• **EXERCISE INSTRUCTIONS**
Copy out every line of the listing in which "that" appears.
*** EXERCISE DATA ***
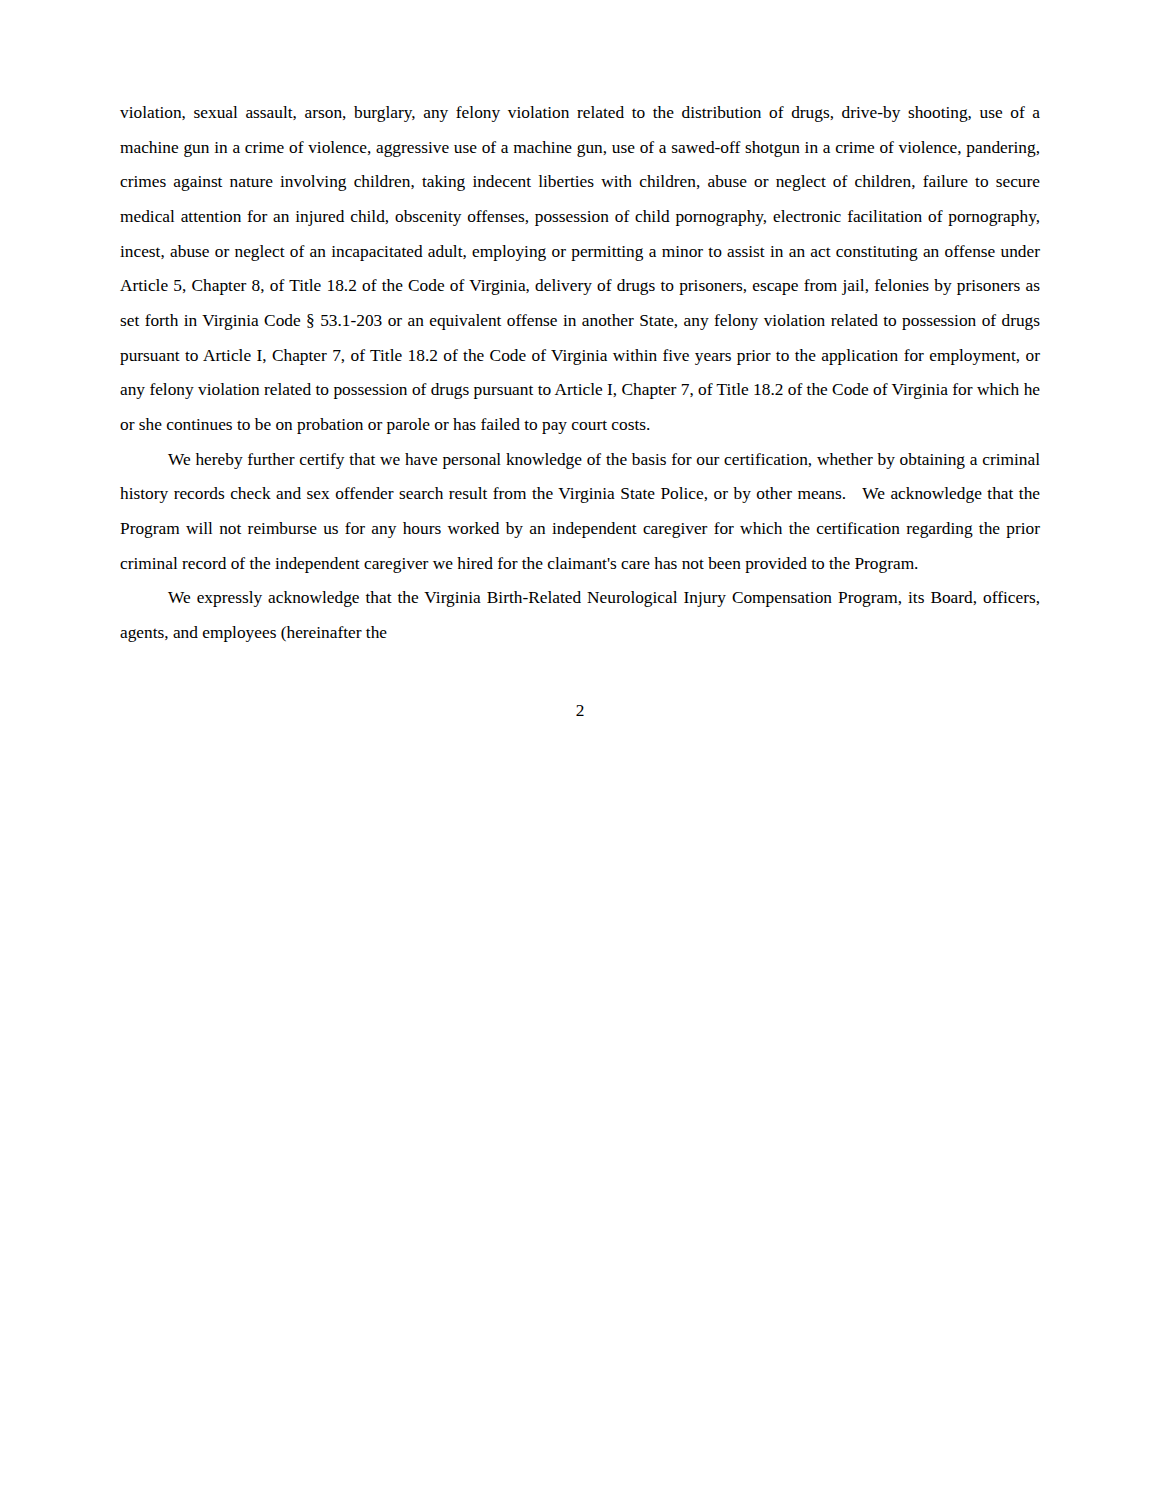violation, sexual assault, arson, burglary, any felony violation related to the distribution of drugs, drive-by shooting, use of a machine gun in a crime of violence, aggressive use of a machine gun, use of a sawed-off shotgun in a crime of violence, pandering, crimes against nature involving children, taking indecent liberties with children, abuse or neglect of children, failure to secure medical attention for an injured child, obscenity offenses, possession of child pornography, electronic facilitation of pornography, incest, abuse or neglect of an incapacitated adult, employing or permitting a minor to assist in an act constituting an offense under Article 5, Chapter 8, of Title 18.2 of the Code of Virginia, delivery of drugs to prisoners, escape from jail, felonies by prisoners as set forth in Virginia Code § 53.1-203 or an equivalent offense in another State, any felony violation related to possession of drugs pursuant to Article I, Chapter 7, of Title 18.2 of the Code of Virginia within five years prior to the application for employment, or any felony violation related to possession of drugs pursuant to Article I, Chapter 7, of Title 18.2 of the Code of Virginia for which he or she continues to be on probation or parole or has failed to pay court costs.
We hereby further certify that we have personal knowledge of the basis for our certification, whether by obtaining a criminal history records check and sex offender search result from the Virginia State Police, or by other means. We acknowledge that the Program will not reimburse us for any hours worked by an independent caregiver for which the certification regarding the prior criminal record of the independent caregiver we hired for the claimant's care has not been provided to the Program.
We expressly acknowledge that the Virginia Birth-Related Neurological Injury Compensation Program, its Board, officers, agents, and employees (hereinafter the
2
*** End of EXERCISE DATA ***
• **SOLUTION**
We hereby further certify that we have personal knowledge of the basis for our certification, whether by obtaining a criminal history records check and sex offender search result from the Virginia State Police, or by other means. We acknowledge that the Program will not reimburse us for any hours worked by an independent caregiver for which the certification regarding the prior criminal record of the independent caregiver we hired for the claimant's care has not been provided to the Program.
We expressly acknowledge that the Virginia Birth-Related Neurological Injury Compensation Program, its Board, officers, agents, and employees (hereinafter the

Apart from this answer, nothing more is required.